Avec David Naccache, la cybersécurité à l’honneur à l’Institut universitaire de France
Tels des pirates bienveillants, les algorithmes de David Naccache, du Département d’informatique de l’ENS, traquent et détectent les failles dans les programmes. Cela permet de les corriger avant que des personnes moins bien intentionnées ne les exploitent. Afin d’affiner ces travaux aux côtés de ses doctorants, David Naccache a été nommé membre sénior de l’Institut universitaire de France.
Pour mener à bien leurs attaques informatiques, les pirates exploitent des faiblesses dans les logiciels et les protocoles. Mais, plutôt que d’attendre que le mal soit fait pour colmater ces brèches, certains acteurs de la cybersécurité tentent de les repérer avant les hackers. David Naccache, professeur à l’École normale supérieure et directeur de l’équipe Sécurité du Département d'Informatique de l'École normale supérieure (DI ENS - CNRS/ENS/Inria), en a fait son cheval de bataille.
« Les exploits sont un type d’attaque informatique particulière, des erreurs de programmation et de codage qui sont détournés par les pirates, explique David Naccache. Avec mes doctorants, je travaille à la détection automatisée des exploits, et ainsi à leur évitement. » Pour cela, le professeur désassemble des codes et les passe au crible d’outils qui servent habituellement à tester la présence de bugs. Ses algorithmes explorent ensuite ces premiers résultats afin d’y débusquer des failles. De la même manière, David Naccache étudie la rétroconception de systèmes d’exploitation, c’est-à-dire les analyser en tant que produits finis pour comprendre comment ils ont été fabriqués.
Ses travaux ont également servi à la Gendarmerie nationale, avec qui un de ses doctorants a développé des méthodes d’expertise de téléphones portables. Ils ont ainsi montré comment il était possible de contourner les protections de smartphones de marques majeures, qui préfèrent bien entendu régler le problème sans qu’il s’ébruite.

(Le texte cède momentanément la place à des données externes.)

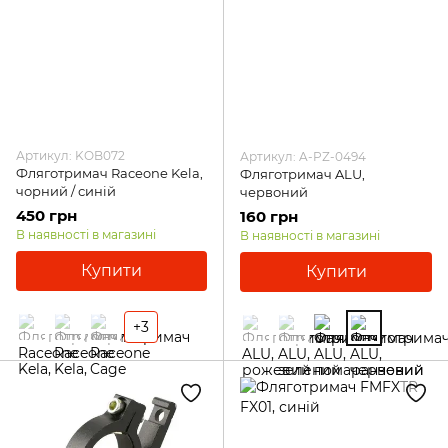
Артикул: KOB072
Артикул: A-PZ-0494
Фляготримач Raceone Kela,
Фляготримач ALU,
чорний / синій
червоний
450 грн
160 грн
В наявності в магазині
В наявності в магазині
Купити
Купити
+3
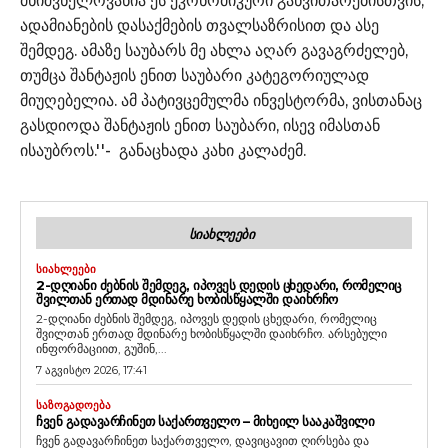
მნიშვნელოვანია ეს ეკონომიკური განვითარებისთვის,
ადამიანების დასაქმების თვალსაზრისით და ასე
შემდეგ. ამაზე საუბარს მე ახლა აღარ გავაგრძელებ,
თუმცა შანტაჟის ენით საუბარი კატეგორიულად
მიუღებელია. ამ პატივცემულმა ინვესტორმა, ვისთანაც
გასდიოდა შანტაჟის ენით საუბარი, ისევ იმასთან
ისაუბროს.''- განაცხადა კახი კალაძემ.
ᲡᲘᲐᲮᲚᲔᲔᲑᲘ
ᲡᲘᲐᲮᲚᲔᲔᲑᲘ
2-ᲓᲦᲘᲐᲜᲘ ᲫᲔᲑᲜᲘᲡ ᲨᲔᲛᲓᲔᲒ, ᲘᲞᲝᲕᲔᲡ ᲓᲔᲓᲘᲡ ᲪᲮᲔᲓᲐᲠᲘ, ᲠᲝᲛᲔᲚᲘᲪ
ᲨᲕᲘᲚᲗᲐᲜ ᲔᲠᲗᲐᲓ ᲛᲓᲘᲜᲐᲠᲔ ᲮᲝᲑᲘᲡᲬᲧᲐᲚᲨᲘ ᲓᲐᲘᲮᲠᲩᲝ
2-დღიანი ძებნის შემდეგ, იპოვეს დედის ცხედარი, რომელიც
შვილთან ერთად მდინარე ხობისწყალში დაიხრჩო. არსებული
ინფორმაციით, გუშინ,...
7 აგვისტო 2026, 17:41
ᲡᲐᲖᲝᲒᲐᲓᲝᲔᲑᲐ
ᲩᲕᲔᲜ ᲒᲐᲓᲐᲕᲐᲠᲩᲘᲜᲔᲗ ᲡᲐᲥᲐᲠᲗᲕᲔᲚᲝ – ᲛᲘᲮᲔᲘᲚ ᲡᲐᲐᲙᲐᲨᲕᲘᲚᲘ
ჩვენ გადავარჩინეთ საქართველო, დავიცავით ღირსება და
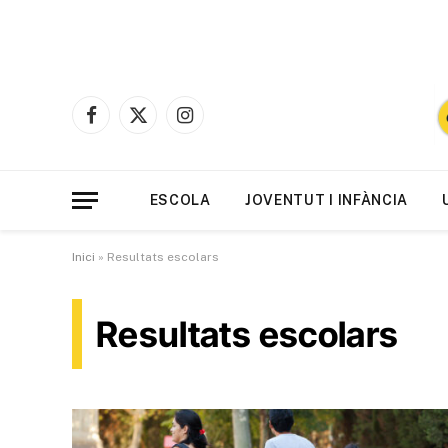
Facebook
X
Instagram
(Twitter)
ESCOLA
JOVENTUT I INFÀNCIA
Inici
»
Resultats escolars
Resultats escolars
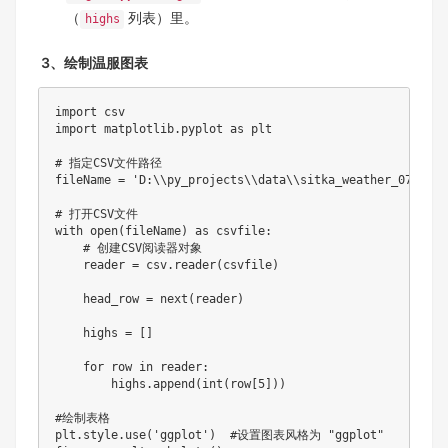
（
列表）里。
highs
3、绘制温服图表
import csv

import matplotlib.pyplot as plt

# 指定CSV文件路径

fileName = 'D:\\py_projects\\data\\sitka_weather_07-2018
# 打开CSV文件

with open(fileName) as csvfile:

    # 创建CSV阅读器对象

    reader = csv.reader(csvfile)

    head_row = next(reader)

    highs = []

    for row in reader:

        highs.append(int(row[5]))

#绘制表格

plt.style.use('ggplot')  #设置图表风格为 "ggplot"
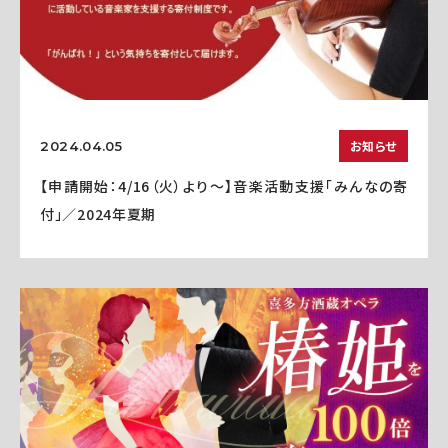
お知らせ
2024.04.05
【申請開始：4/16（火）より～】音楽活動支援「みんなの寄
付」／2024年夏期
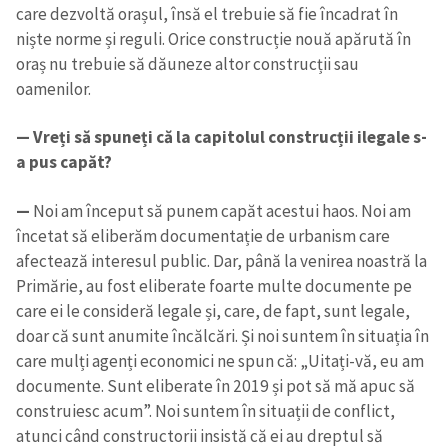
care dezvoltă orașul, însă el trebuie să fie încadrat în
niște norme și reguli. Orice construcție nouă apărută în
oraș nu trebuie să dăuneze altor construcții sau
oamenilor.
— Vreți să spuneți că la capitolul construcții ilegale s-
a pus capăt?
—
Noi am început să punem capăt acestui haos. Noi am
încetat să eliberăm documentație de urbanism care
afectează interesul public. Dar, până la venirea noastră la
Primărie, au fost eliberate foarte multe documente pe
care ei le consideră legale și, care, de fapt, sunt legale,
doar că sunt anumite încălcări. Și noi suntem în situația în
care mulți agenți economici ne spun că: „Uitați-vă, eu am
documente. Sunt eliberate în 2019 și pot să mă apuc să
construiesc acum”. Noi suntem în situații de conflict,
atunci când constructorii insistă că ei au dreptul să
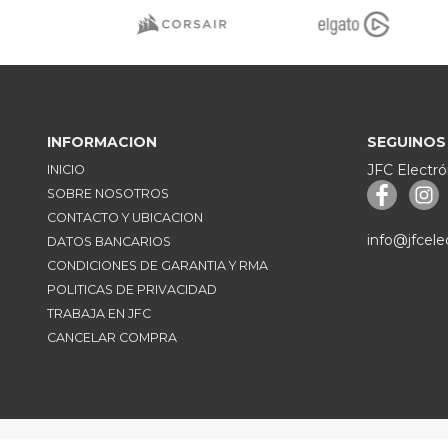
INFORMACION
SEGUINOS
JFC Electró
INICIO
SOBRE NOSOTROS
CONTACTO Y UBICACION
info@jfcele
DATOS BANCARIOS
CONDICIONES DE GARANTIA Y RMA
POLITICAS DE PRIVACIDAD
TRABAJA EN JFC
CANCELAR COMPRA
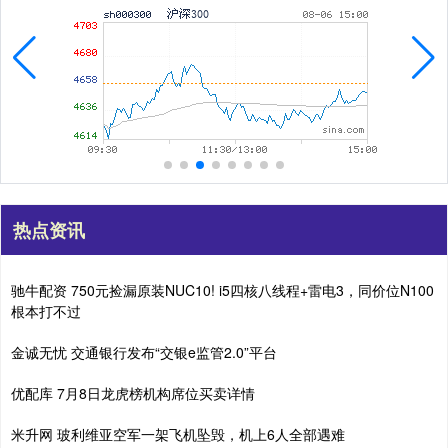
热点资讯
驰牛配资 750元捡漏原装NUC10! i5四核八线程+雷电3，同价位N100
根本打不过
金诚无忧 交通银行发布“交银e监管2.0”平台
优配库 7月8日龙虎榜机构席位买卖详情
米升网 玻利维亚空军一架飞机坠毁，机上6人全部遇难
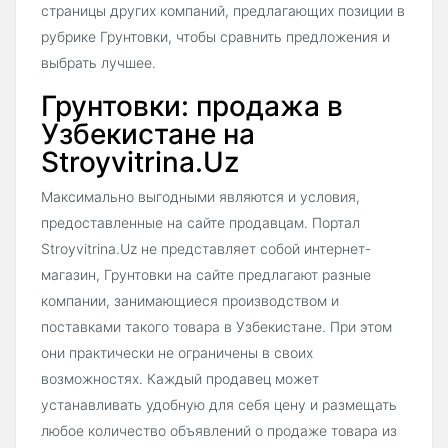
страницы других компаний, предлагающих позиции в
рубрике Грунтовки, чтобы сравнить предложения и
выбрать лучшее.
Грунтовки: продажа в
Узбекистане на
Stroyvitrina.Uz
Максимально выгодными являются и условия,
предоставленные на сайте продавцам. Портал
Stroyvitrina.Uz не представляет собой интернет-
магазин, Грунтовки на сайте предлагают разные
компании, занимающиеся производством и
поставками такого товара в Узбекистане. При этом
они практически не ограничены в своих
возможностях. Каждый продавец может
устанавливать удобную для себя цену и размещать
любое количество объявлений о продаже товара из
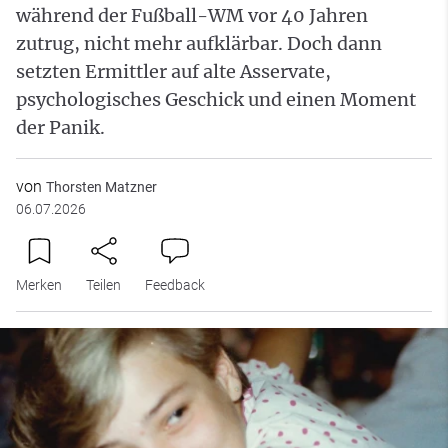
während der Fußball-WM vor 40 Jahren
zutrug, nicht mehr aufklärbar. Doch dann
setzten Ermittler auf alte Asservate,
psychologisches Geschick und einen Moment
der Panik.
von
Thorsten Matzner
06.07.2026
Merken
Teilen
Feedback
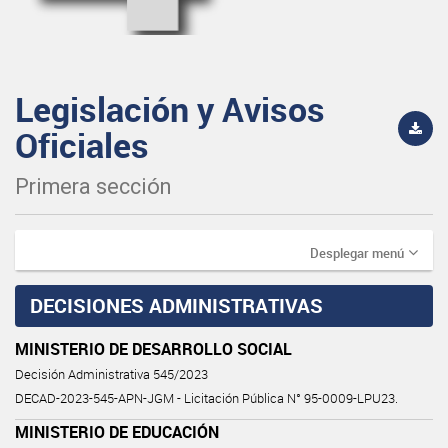
Legislación y Avisos
Oficiales
Primera sección
Desplegar menú
DECISIONES ADMINISTRATIVAS
MINISTERIO DE DESARROLLO SOCIAL
Decisión Administrativa 545/2023
DECAD-2023-545-APN-JGM - Licitación Pública N° 95-0009-LPU23.
MINISTERIO DE EDUCACIÓN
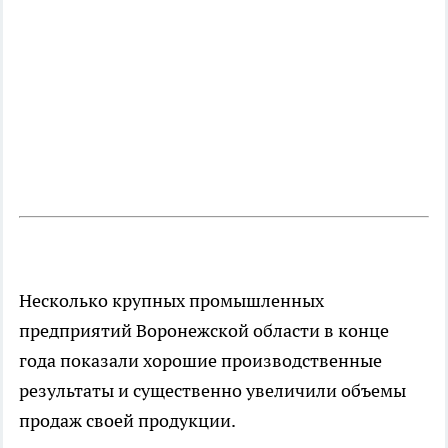
Несколько крупных промышленных
предприятий Воронежской области в конце
года показали хорошие производственные
результаты и существенно увеличили объемы
продаж своей продукции.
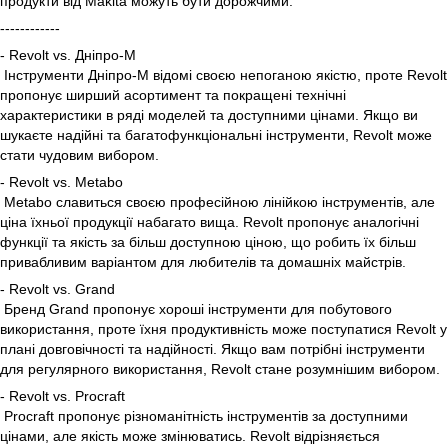
продукти від Makita можуть бути дорожчими.
------------
- Revolt vs. Дніпро-М
Інструменти Дніпро-М відомі своєю непоганою якістю, проте Revolt
пропонує ширший асортимент та покращені технічні
характеристики в ряді моделей та доступними цінами. Якщо ви
шукаєте надійні та багатофункціональні інструменти, Revolt може
стати чудовим вибором.
- Revolt vs. Metabo
Metabo славиться своєю професійною лінійкою інструментів, але
ціна їхньої продукції набагато вища. Revolt пропонує аналогічні
функції та якість за більш доступною ціною, що робить їх більш
привабливим варіантом для любителів та домашніх майстрів.
- Revolt vs. Grand
Бренд Grand пропонує хороші інструменти для побутового
використання, проте їхня продуктивність може поступатися Revolt у
плані довговічності та надійності. Якщо вам потрібні інструменти
для регулярного використання, Revolt стане розумнішим вибором.
- Revolt vs. Procraft
Procraft пропонує різноманітність інструментів за доступними
цінами, але якість може змінюватись. Revolt відрізняється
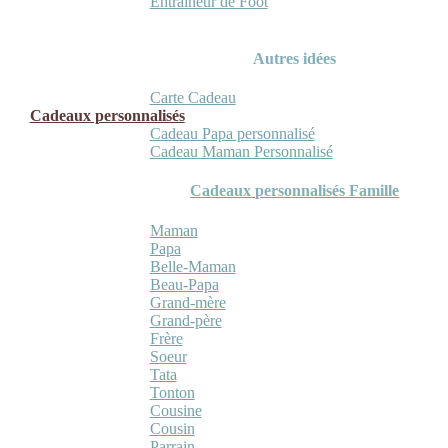
Entraineur de Foot
Autres idées
Carte Cadeau
Cadeaux personnalisés
Cadeau Papa personnalisé
Cadeau Maman Personnalisé
Cadeaux personnalisés Famille
Maman
Papa
Belle-Maman
Beau-Papa
Grand-mère
Grand-père
Frère
Soeur
Tata
Tonton
Cousine
Cousin
Parrain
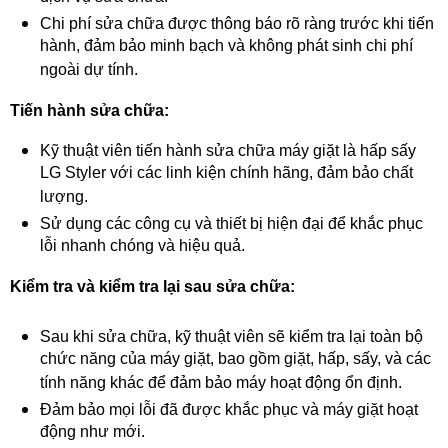
Chi phí sửa chữa được thông báo rõ ràng trước khi tiến
hành, đảm bảo minh bạch và không phát sinh chi phí
ngoài dự tính.
Tiến hành sửa chữa:
Kỹ thuật viên tiến hành sửa chữa máy giặt là hấp sấy
LG Styler với các linh kiện chính hãng, đảm bảo chất
lượng.
Sử dụng các công cụ và thiết bị hiện đại để khắc phục
lỗi nhanh chóng và hiệu quả.
Kiểm tra và kiểm tra lại sau sửa chữa:
Sau khi sửa chữa, kỹ thuật viên sẽ kiểm tra lại toàn bộ
chức năng của máy giặt, bao gồm giặt, hấp, sấy, và các
tính năng khác để đảm bảo máy hoạt động ổn định.
Đảm bảo mọi lỗi đã được khắc phục và máy giặt hoạt
động như mới.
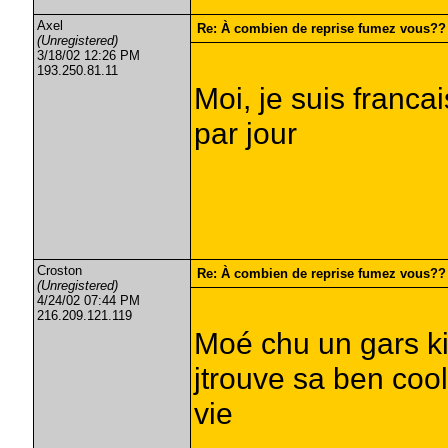
Axel
Re: À combien de reprise fumez vous??
(Unregistered)
3/18/02 12:26 PM
193.250.81.11
Moi, je suis franca
par jour
Croston
Re: À combien de reprise fumez vous??
(Unregistered)
4/24/02 07:44 PM
216.209.121.119
Moé chu un gars ki
jtrouve sa ben coo
vie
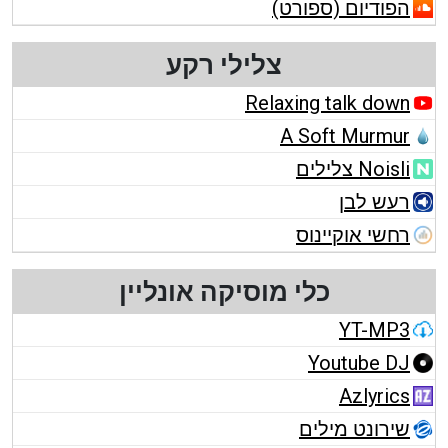
הפודיום (ספורט)
צלילי רקע
Relaxing talk down
A Soft Murmur
Noisli צלילים
רעש לבן
רחשי אוקיינוס
כלי מוסיקה אונליין
YT-MP3
Youtube DJ
Azlyrics
שירונט מילים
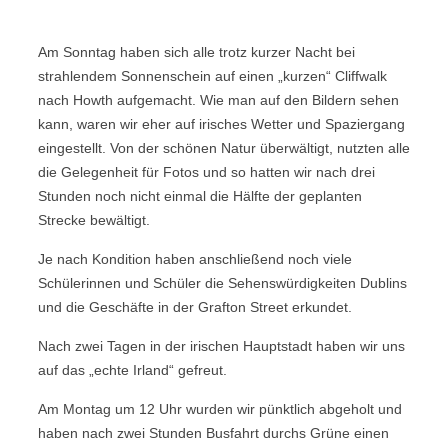
Am Sonntag haben sich alle trotz kurzer Nacht bei
strahlendem Sonnenschein auf einen „kurzen“ Cliffwalk
nach Howth aufgemacht. Wie man auf den Bildern sehen
kann, waren wir eher auf irisches Wetter und Spaziergang
eingestellt. Von der schönen Natur überwältigt, nutzten alle
die Gelegenheit für Fotos und so hatten wir nach drei
Stunden noch nicht einmal die Hälfte der geplanten
Strecke bewältigt.
Je nach Kondition haben anschließend noch viele
Schülerinnen und Schüler die Sehenswürdigkeiten Dublins
und die Geschäfte in der Grafton Street erkundet.
Nach zwei Tagen in der irischen Hauptstadt haben wir uns
auf das „echte Irland“ gefreut.
Am Montag um 12 Uhr wurden wir pünktlich abgeholt und
haben nach zwei Stunden Busfahrt durchs Grüne einen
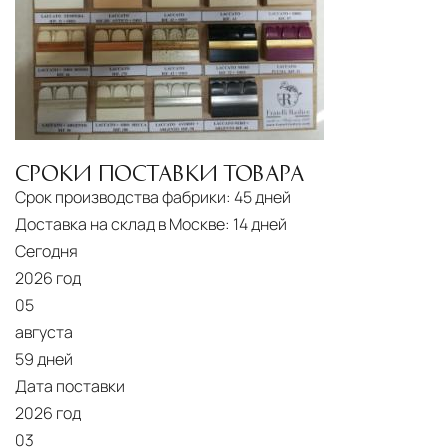
СРОКИ ПОСТАВКИ ТОВАРА
Срок производства фабрики:
45 дней
Доставка на склад в Москве:
14 дней
Сегодня
2026 год
05
августа
59 дней
Дата поставки
2026 год
03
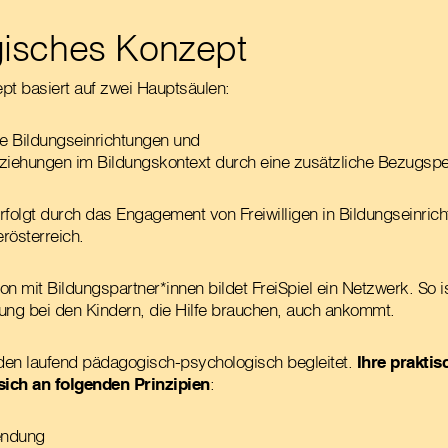
isches Konzept
pt basiert auf zwei Hauptsäulen:
ie Bildungseinrichtungen und
eziehungen im Bildungskontext durch eine zusätzliche Bezugspe
rfolgt durch das Engagement von Freiwilligen in Bildungseinric
rösterreich.
n mit Bildungspartner*innen bildet FreiSpiel ein Netzwerk. So is
ung bei den Kindern, die Hilfe brauchen, auch ankommt.
rden laufend pädagogisch-psychologisch begleitet.
Ihre praktis
 sich an folgenden Prinzipien
:
endung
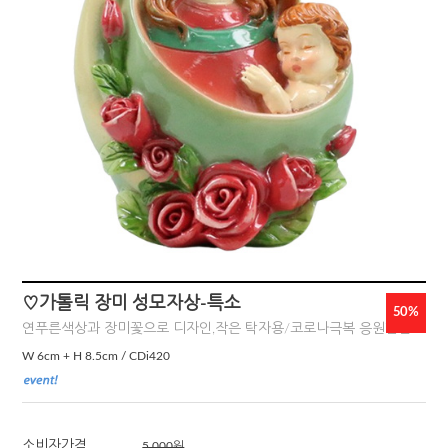
♡가톨릭 장미 성모자상-특소
50
%
연푸른색상과 장미꽃으로 디자인,작은 탁자용/코로나극복 응원할인
W 6cm + H 8.5cm / CDi420
소비자가격
5,000원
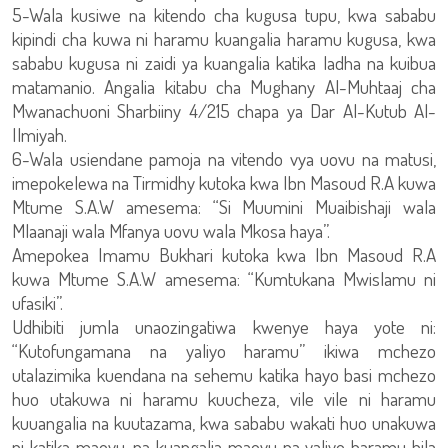
5-Wala kusiwe na kitendo cha kugusa tupu, kwa sababu
kipindi cha kuwa ni haramu kuangalia haramu kugusa, kwa
sababu kugusa ni zaidi ya kuangalia katika ladha na kuibua
matamanio. Angalia kitabu cha Mughany Al-Muhtaaj cha
Mwanachuoni Sharbiiny 4/215 chapa ya Dar Al-Kutub Al-
Ilmiyah.
6-Wala usiendane pamoja na vitendo vya uovu na matusi,
imepokelewa na Tirmidhy kutoka kwa Ibn Masoud R.A kuwa
Mtume S.A.W amesema: “Si Muumini Muaibishaji wala
Mlaanaji wala Mfanya uovu wala Mkosa haya”.
Amepokea Imamu Bukhari kutoka kwa Ibn Masoud R.A
kuwa Mtume S.A.W amesema: “Kumtukana Mwislamu ni
ufasiki”.
Udhibiti jumla unaozingatiwa kwenye haya yote ni:
“Kutofungamana na yaliyo haramu” ikiwa mchezo
utalazimika kuendana na sehemu katika hayo basi mchezo
huo utakuwa ni haramu kuucheza, vile vile ni haramu
kuuangalia na kuutazama, kwa sababu wakati huo unakuwa
ni katika maovu, na kuangalia maovu na yaliyo haramu bila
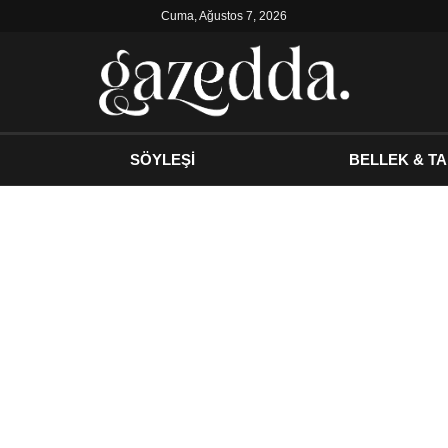
Cuma, Ağustos 7, 2026
SÖYLEŞİ
BELLEK & TA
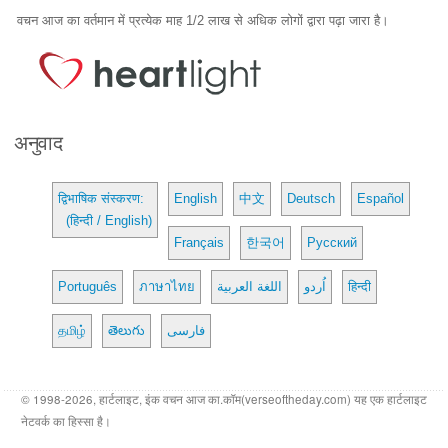
वचन आज का वर्तमान में प्रत्येक माह 1/2 लाख से अधिक लोगों द्वारा पढ़ा जारा है।
अनुवाद
द्विभाषिक संस्करण:
English
中文
Deutsch
Español
(हिन्दी / English)
Français
한국어
Русский
Português
ภาษาไทย
اللغة العربية
اُردو
हिन्दी
தமிழ்
తెలుగు
فارسی
© 1998-2026, हार्टलाइट, इंक वचन आज का.कॉम(verseoftheday.com) यह एक हार्टलाइट
नेटवर्क का हिस्सा है।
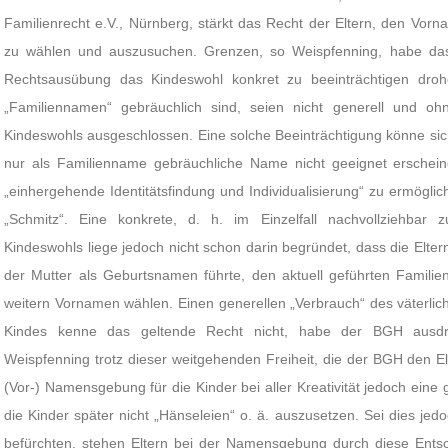
Familienrecht e.V., Nürnberg, stärkt das Recht der Eltern, den Vorna
zu wählen und auszusuchen. Grenzen, so Weispfenning, habe das 
Rechtsausübung das Kindeswohl konkret zu beeinträchtigen droh
„Familiennamen“ gebräuchlich sind, seien nicht generell und oh
Kindeswohls ausgeschlossen. Eine solche Beeinträchtigung könne sic
nur als Familienname gebräuchliche Name nicht geeignet ersche
„einhergehende Identitätsfindung und Individualisierung“ zu ermögl
„Schmitz“. Eine konkrete, d. h. im Einzelfall nachvollziehbar 
Kindeswohls liege jedoch nicht schon darin begründet, dass die Elter
der Mutter als Geburtsnamen führte, den aktuell geführten Familien
weitern Vornamen wählen. Einen generellen „Verbrauch“ des väterl
Kindes kenne das geltende Recht nicht, habe der BGH ausdrüc
Weispfenning trotz dieser weitgehenden Freiheit, die der BGH den E
(Vor-) Namensgebung für die Kinder bei aller Kreativität jedoch eine
die Kinder später nicht „Hänseleien“ o. ä. auszusetzen. Sei dies j
befürchten, stehen Eltern bei der Namensgebung durch diese Entsch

Le caractère sensible de ces travaux peut en effet générer des tensions avec des constructeurs qui, bien que cela leur soit bénéfique sur le long cours, craignent quelques fois pour leur réputation. « Quand on repère une faille, on regarde si elle est utilisable puis on contacte l’entreprise responsable, précise David Naccache. On la prévient qu’un exploit est possible et qu’on leur laisse six mois pour le corriger, avant de publier un article scientifique sur le sujet. Cela ne se passe cependant pas toujours sans problèmes, nous sommes parfois menacés de représailles judiciaires par les sociétés. On leur explique alors notre démarche, mais ça ne suffit pas forcément. Dans ce cas, on ne leur révèle pas le détail de la faille, que nous garderons strictement confidentielle tant qu’ils ne nous autorisent pas à communiquer dessus. »
Dans le contexte de l’épidémie de Covid, David Naccache a montré qu’il avait plusieurs cordes à son arc et a mis ses compétences en programmation, mathématiques et statistiques pour maximiser les taux de dépistage. Il s’agit principalement de concevoir des logiciels pour mutualiser les prélèvements : en mélanger plusieurs et ne les examiner individuellement que si l’ensemble est positif. Un procédé qui aiderait à désengorger les centres de test, mais qu’il faut optimiser avec grand soin. Avec son admission à l’Institut universitaire de France (IUF), David Naccache disposera de cinq ans pour approfondir toutes ces pistes.
« Je suis très fier et content de cette opportunité, s’enthousiasme le professeur. Je remercie tous mes étudiants et collaborateurs, car ce travail ne s’est pas fait seul. Cela nous donne de la visibilité et la dotation nous permettra de recruter un nouveau doctorant. » Les doctorants sont en effet au centre de l’attention de David Naccache. Avec sa culture du partenariat industriel, il se réjouit de les voir intégrer aussi bien de grandes entreprises que des institutions partout dans le monde. Un succès qui montre l’importance critique prise par les questions de cybersécurité.